**Your instructions**
Pick out and copy every line of the data below that contains the string "chart". Letter case counts.

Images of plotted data

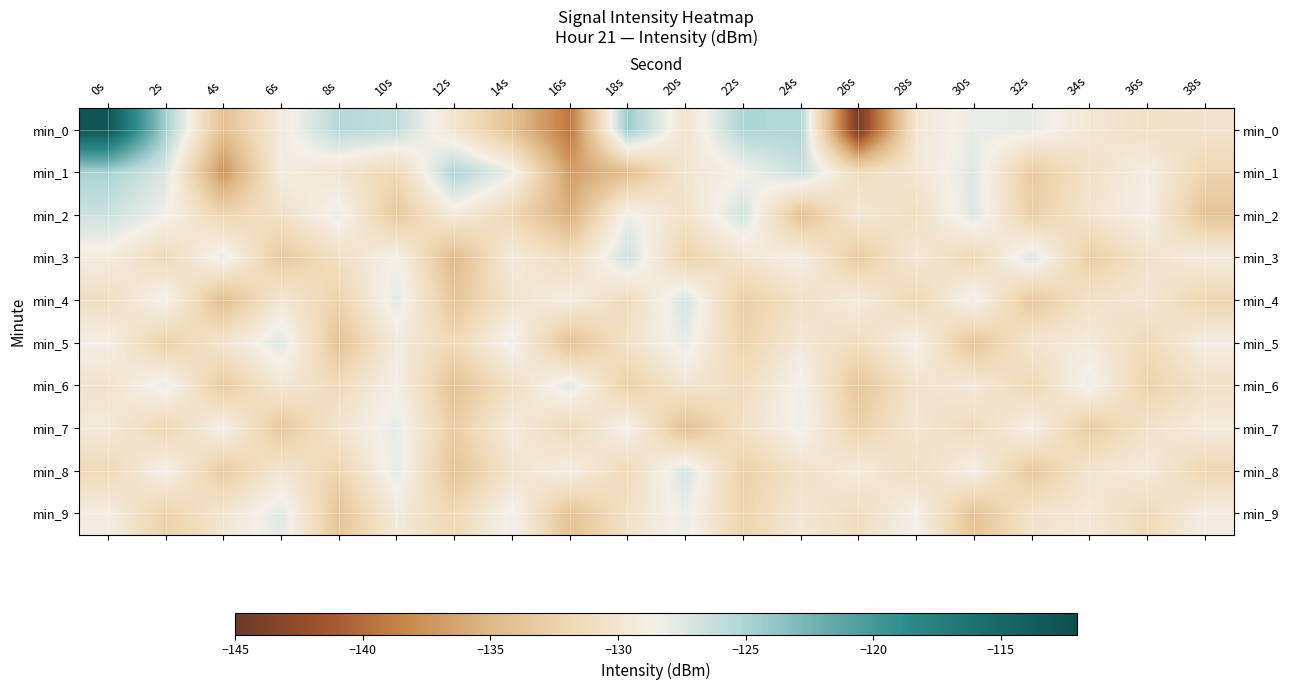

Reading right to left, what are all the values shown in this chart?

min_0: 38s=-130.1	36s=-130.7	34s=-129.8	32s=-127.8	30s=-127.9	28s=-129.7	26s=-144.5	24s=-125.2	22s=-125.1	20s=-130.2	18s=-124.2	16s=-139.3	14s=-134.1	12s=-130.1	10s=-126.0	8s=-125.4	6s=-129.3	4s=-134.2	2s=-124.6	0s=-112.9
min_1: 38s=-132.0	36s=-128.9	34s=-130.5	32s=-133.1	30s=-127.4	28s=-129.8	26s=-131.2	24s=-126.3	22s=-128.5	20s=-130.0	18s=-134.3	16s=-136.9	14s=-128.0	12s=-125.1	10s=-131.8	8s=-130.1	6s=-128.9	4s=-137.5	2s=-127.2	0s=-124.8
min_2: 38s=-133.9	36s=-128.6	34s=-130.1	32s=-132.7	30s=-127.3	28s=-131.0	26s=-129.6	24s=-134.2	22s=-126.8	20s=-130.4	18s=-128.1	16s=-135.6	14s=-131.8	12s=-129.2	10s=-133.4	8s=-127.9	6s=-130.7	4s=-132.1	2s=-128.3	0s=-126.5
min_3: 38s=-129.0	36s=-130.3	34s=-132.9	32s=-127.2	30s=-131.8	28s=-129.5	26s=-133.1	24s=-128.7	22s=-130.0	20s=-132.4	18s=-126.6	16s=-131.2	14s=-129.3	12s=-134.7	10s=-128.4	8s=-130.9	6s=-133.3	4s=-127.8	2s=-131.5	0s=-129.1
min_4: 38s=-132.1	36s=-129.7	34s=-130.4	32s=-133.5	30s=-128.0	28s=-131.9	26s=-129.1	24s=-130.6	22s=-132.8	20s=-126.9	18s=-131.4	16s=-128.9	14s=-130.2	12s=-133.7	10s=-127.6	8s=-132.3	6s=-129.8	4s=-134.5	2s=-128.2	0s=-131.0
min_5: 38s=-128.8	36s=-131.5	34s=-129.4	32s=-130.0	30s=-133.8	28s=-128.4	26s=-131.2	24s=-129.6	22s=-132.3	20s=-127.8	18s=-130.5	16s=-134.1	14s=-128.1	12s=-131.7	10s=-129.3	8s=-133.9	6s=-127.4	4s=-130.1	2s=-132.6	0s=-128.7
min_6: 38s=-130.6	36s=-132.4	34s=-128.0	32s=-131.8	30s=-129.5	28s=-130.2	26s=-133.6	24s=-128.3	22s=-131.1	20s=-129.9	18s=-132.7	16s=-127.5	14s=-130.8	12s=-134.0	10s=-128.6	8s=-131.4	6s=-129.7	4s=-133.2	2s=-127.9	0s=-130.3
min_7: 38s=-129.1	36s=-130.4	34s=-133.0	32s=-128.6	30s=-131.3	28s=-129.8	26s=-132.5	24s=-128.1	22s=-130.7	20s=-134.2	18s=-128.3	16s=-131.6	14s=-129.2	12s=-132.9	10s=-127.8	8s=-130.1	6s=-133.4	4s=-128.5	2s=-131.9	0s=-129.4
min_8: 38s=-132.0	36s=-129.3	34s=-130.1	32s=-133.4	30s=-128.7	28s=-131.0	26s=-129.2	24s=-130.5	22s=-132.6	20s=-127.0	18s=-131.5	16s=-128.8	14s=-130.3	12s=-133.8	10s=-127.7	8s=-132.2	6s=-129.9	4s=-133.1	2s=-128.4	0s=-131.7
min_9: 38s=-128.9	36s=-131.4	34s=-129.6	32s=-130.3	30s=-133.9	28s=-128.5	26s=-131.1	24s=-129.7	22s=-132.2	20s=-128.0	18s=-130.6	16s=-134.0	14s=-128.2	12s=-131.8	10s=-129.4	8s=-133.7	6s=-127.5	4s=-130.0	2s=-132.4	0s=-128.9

**Task result**
Reading right to left, what are all the values shown in this chart?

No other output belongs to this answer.